--- EXTRACTED RECORDS Enclosed Below ---

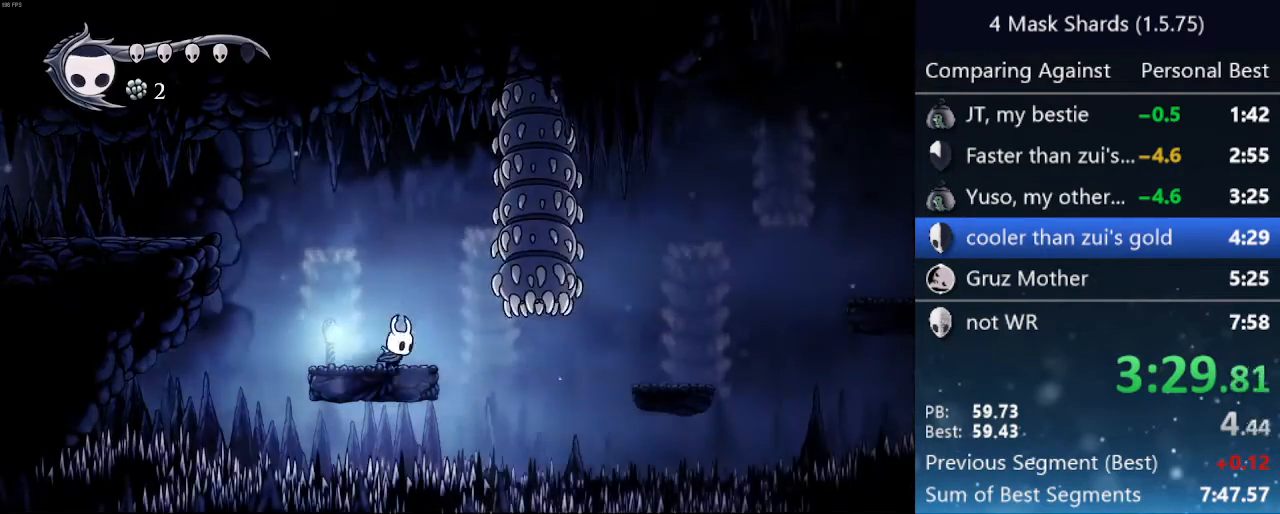
{"keys": ["down", "nail", "right"], "events": [[400, "nail", "down"]]}
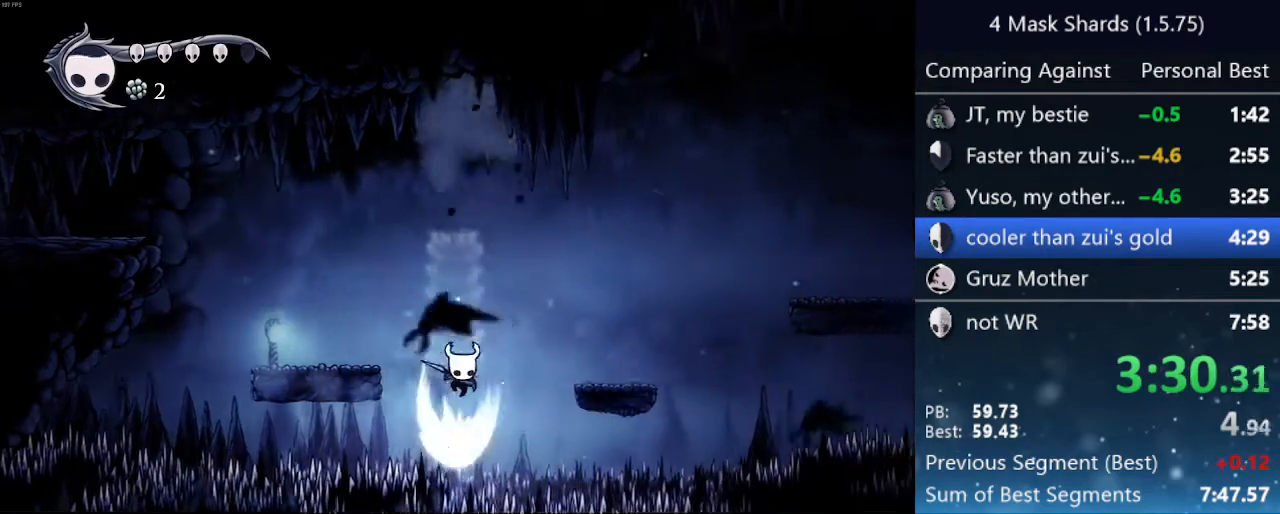
{"keys": ["right"], "events": [[100, "down", "up"], [267, "nail", "up"]]}
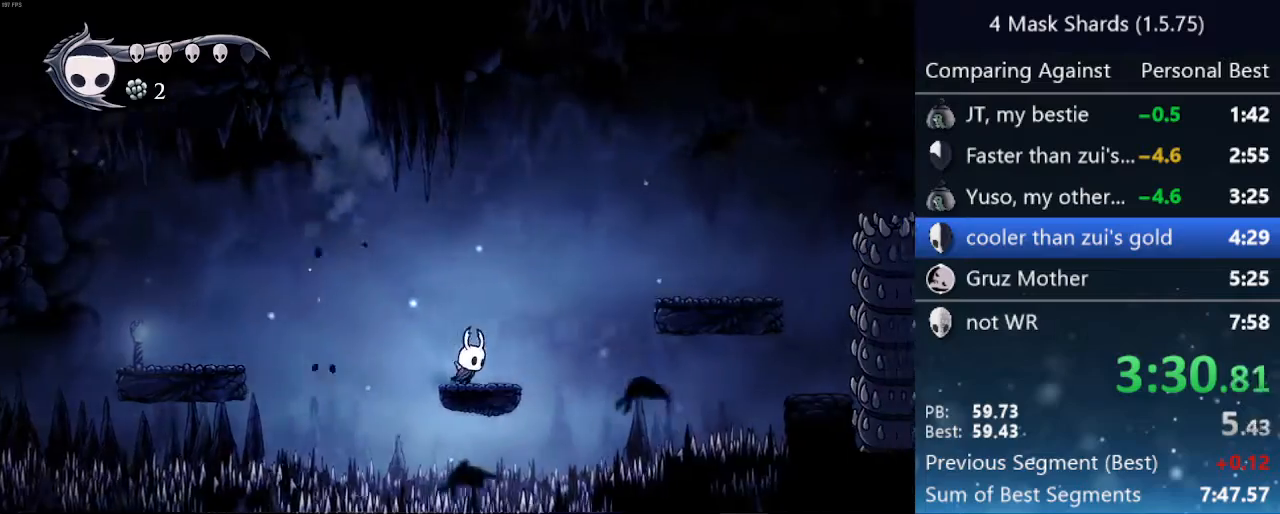
{"keys": ["jump", "right"], "events": [[67, "jump", "down"]]}
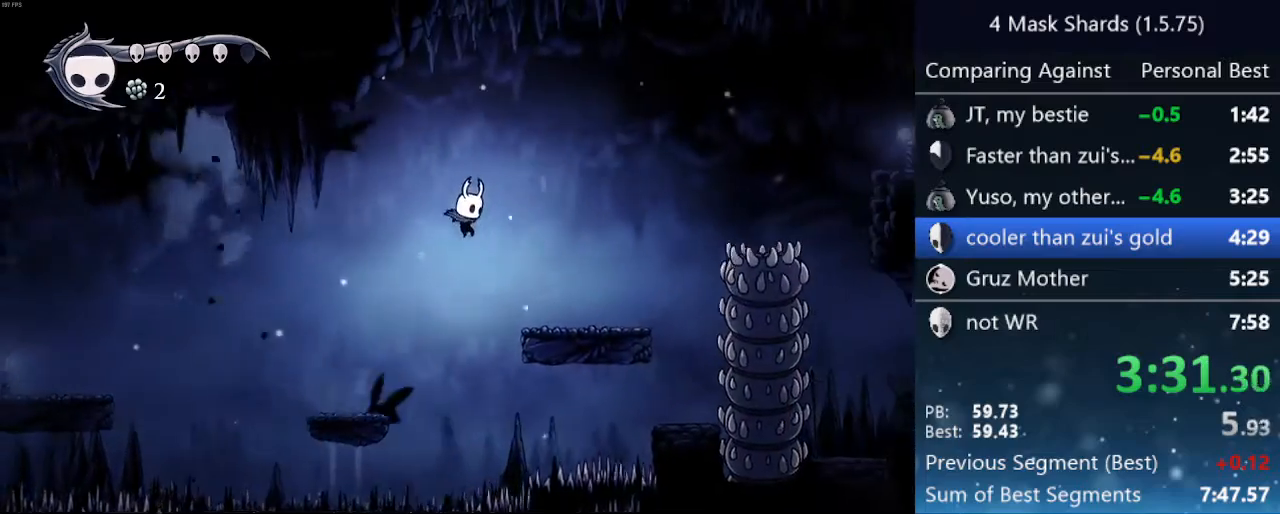
{"keys": ["jump", "right"], "events": [[33, "jump", "up"], [467, "jump", "down"]]}
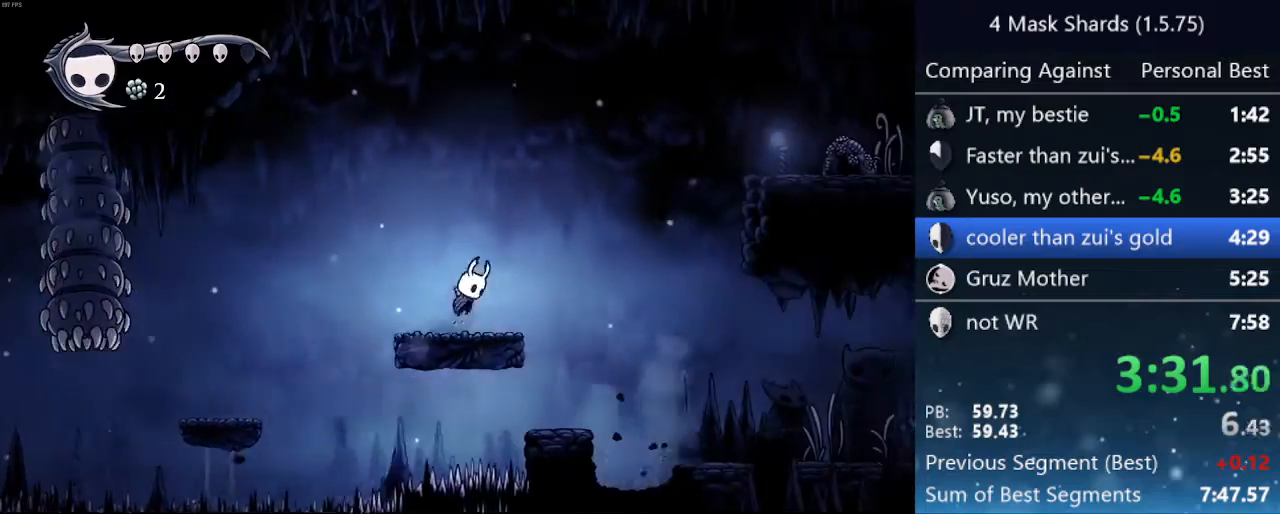
{"keys": ["right"], "events": [[500, "jump", "up"]]}
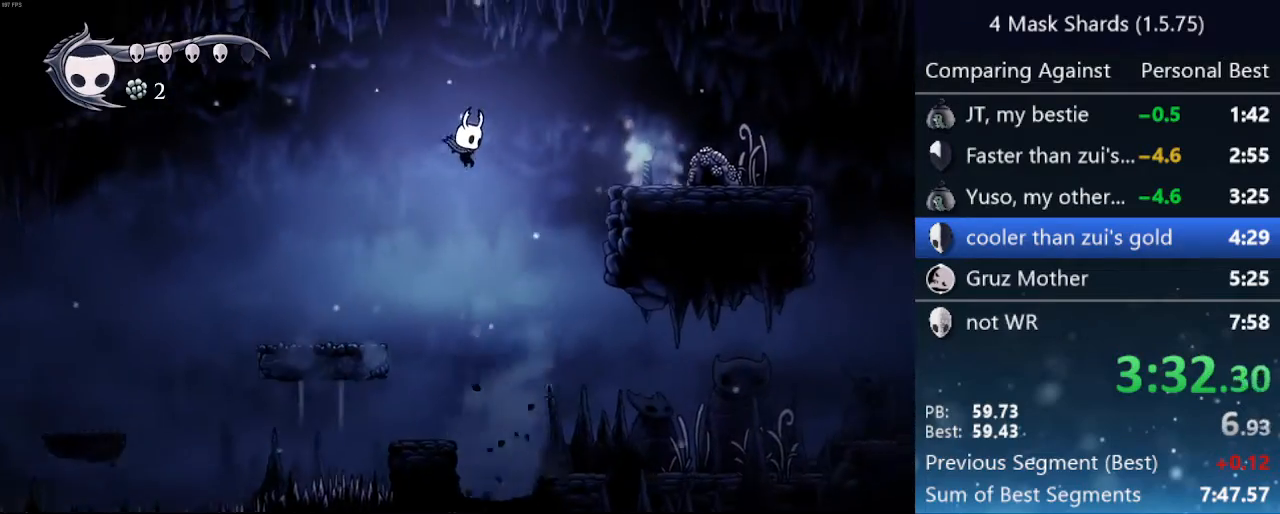
{"keys": ["right"], "events": []}
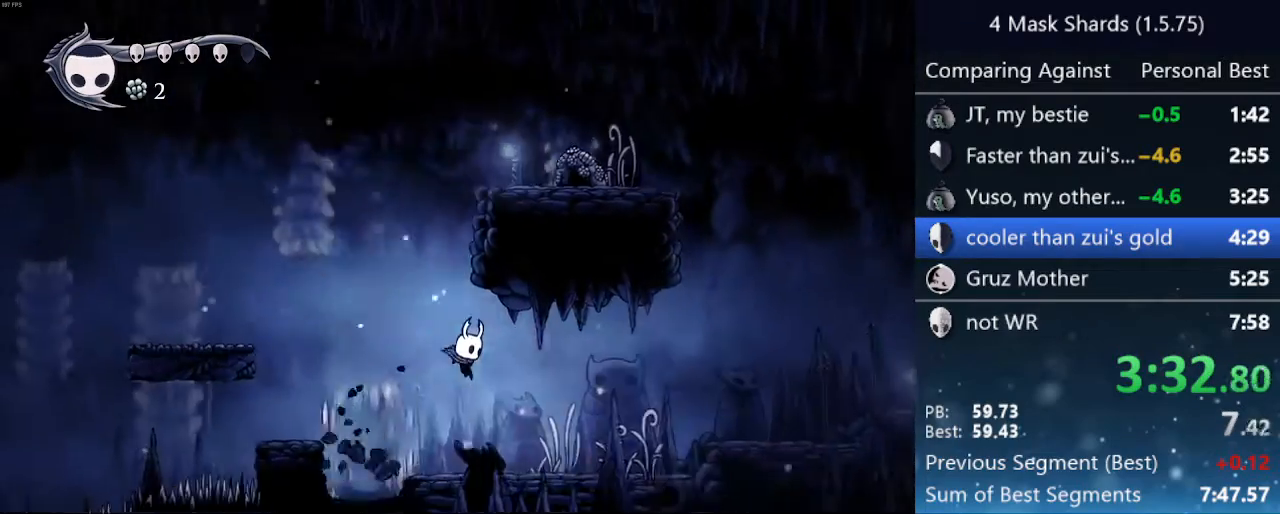
{"keys": ["jump", "right"], "events": [[467, "jump", "down"]]}
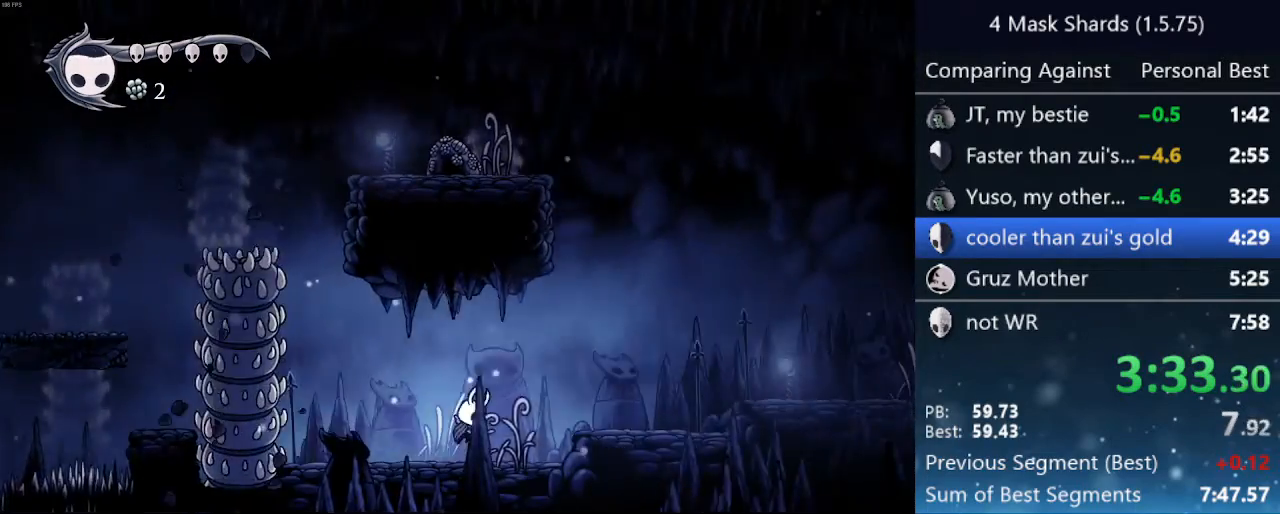
{"keys": ["right"], "events": [[233, "jump", "up"]]}
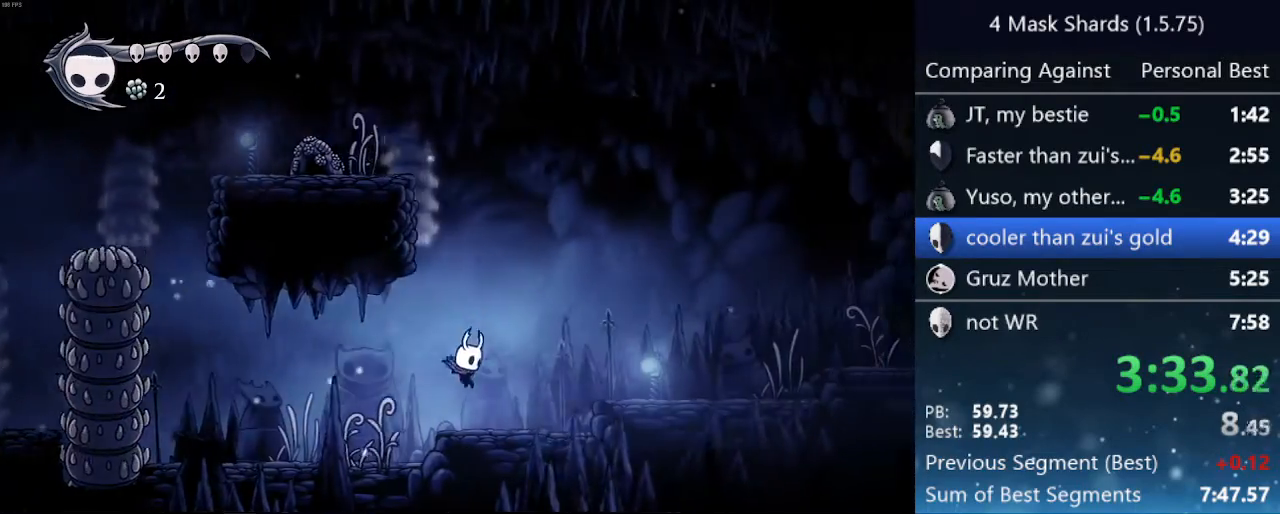
{"keys": ["right"], "events": [[100, "jump", "down"], [400, "jump", "up"]]}
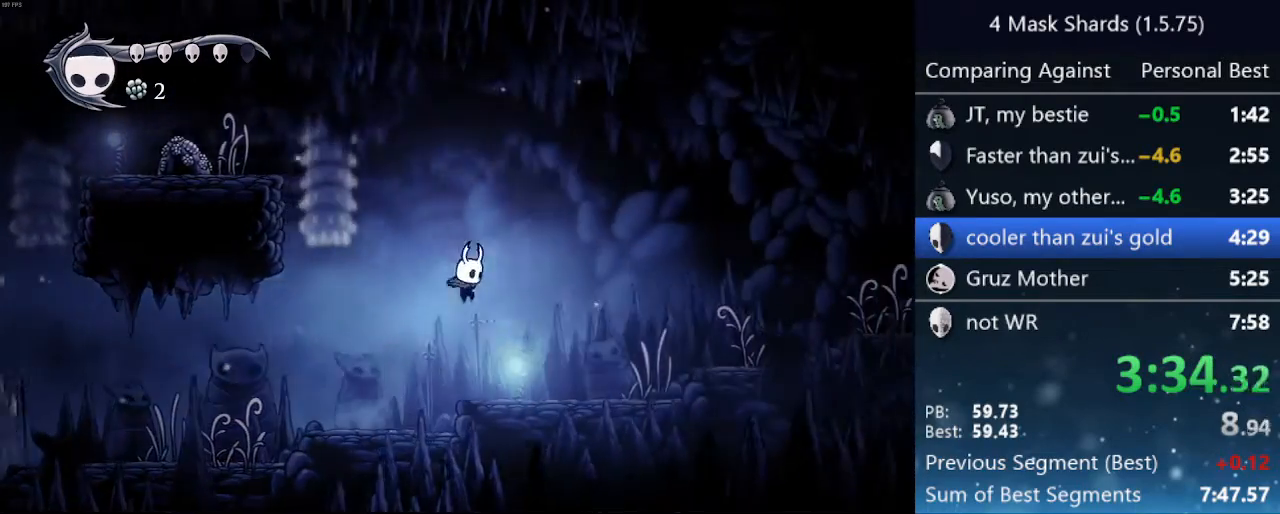
{"keys": ["jump", "right"], "events": [[267, "jump", "down"]]}
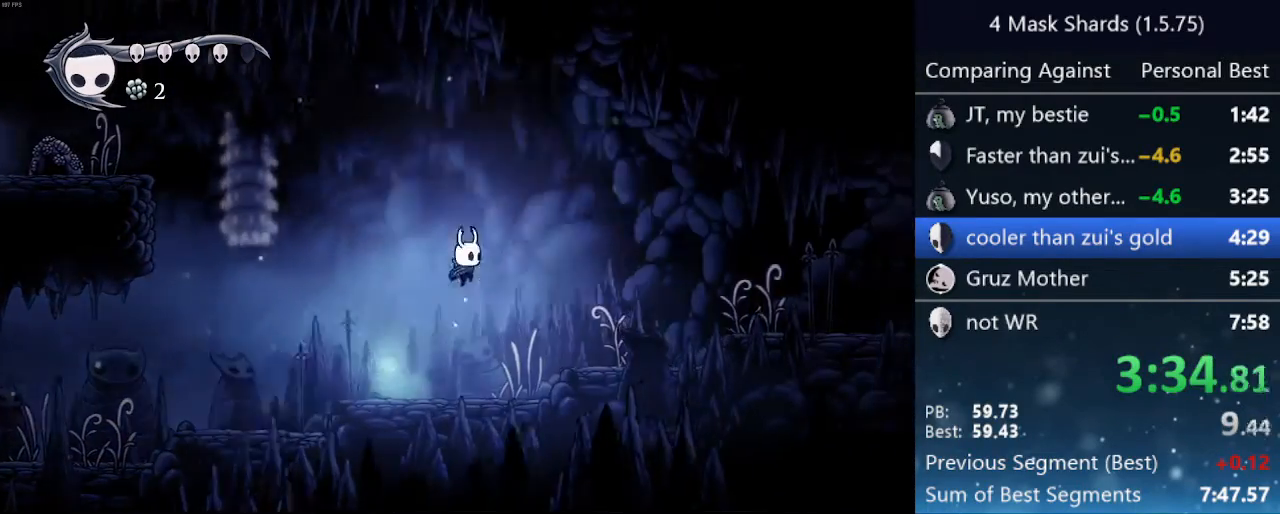
{"keys": ["nail", "right", "up"], "events": [[133, "jump", "up"], [433, "up", "down"], [467, "nail", "down"]]}
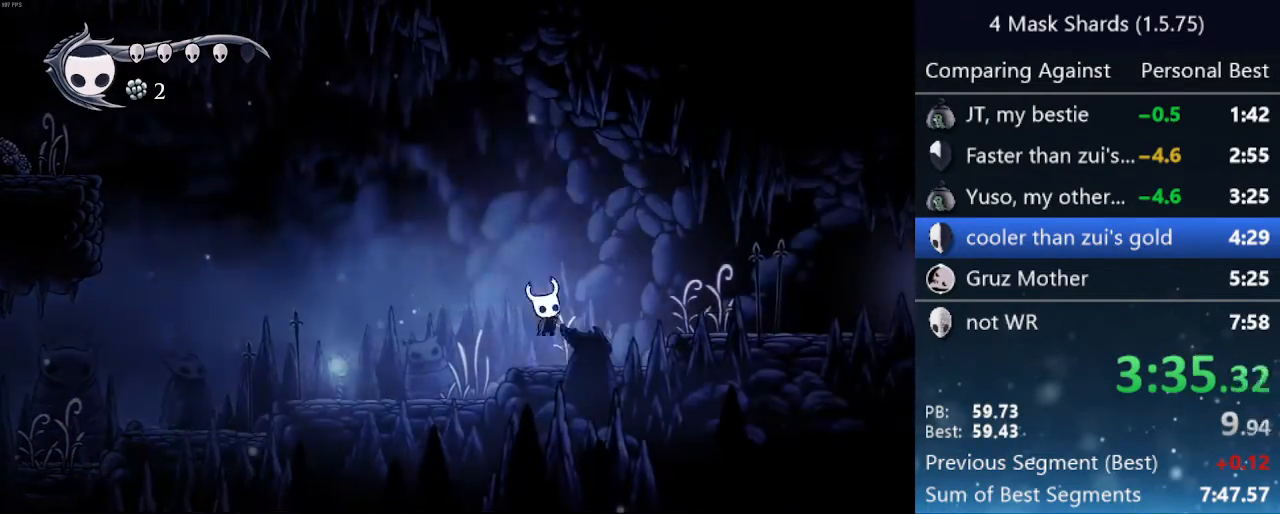
{"keys": ["right"], "events": [[67, "up", "up"], [133, "jump", "down"], [133, "nail", "up"], [400, "jump", "up"]]}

--- End of Enclosed EXTRACTED RECORDS ---

Exactly what appears in the records above must be returned, apart from the pictures.

{"keys": ["down", "nail", "right"], "events": [[400, "nail", "down"]]}
{"keys": ["right"], "events": [[100, "down", "up"], [267, "nail", "up"]]}
{"keys": ["jump", "right"], "events": [[67, "jump", "down"]]}
{"keys": ["jump", "right"], "events": [[33, "jump", "up"], [467, "jump", "down"]]}
{"keys": ["right"], "events": [[500, "jump", "up"]]}
{"keys": ["right"], "events": []}
{"keys": ["jump", "right"], "events": [[467, "jump", "down"]]}
{"keys": ["right"], "events": [[233, "jump", "up"]]}
{"keys": ["right"], "events": [[100, "jump", "down"], [400, "jump", "up"]]}
{"keys": ["jump", "right"], "events": [[267, "jump", "down"]]}
{"keys": ["nail", "right", "up"], "events": [[133, "jump", "up"], [433, "up", "down"], [467, "nail", "down"]]}
{"keys": ["right"], "events": [[67, "up", "up"], [133, "jump", "down"], [133, "nail", "up"], [400, "jump", "up"]]}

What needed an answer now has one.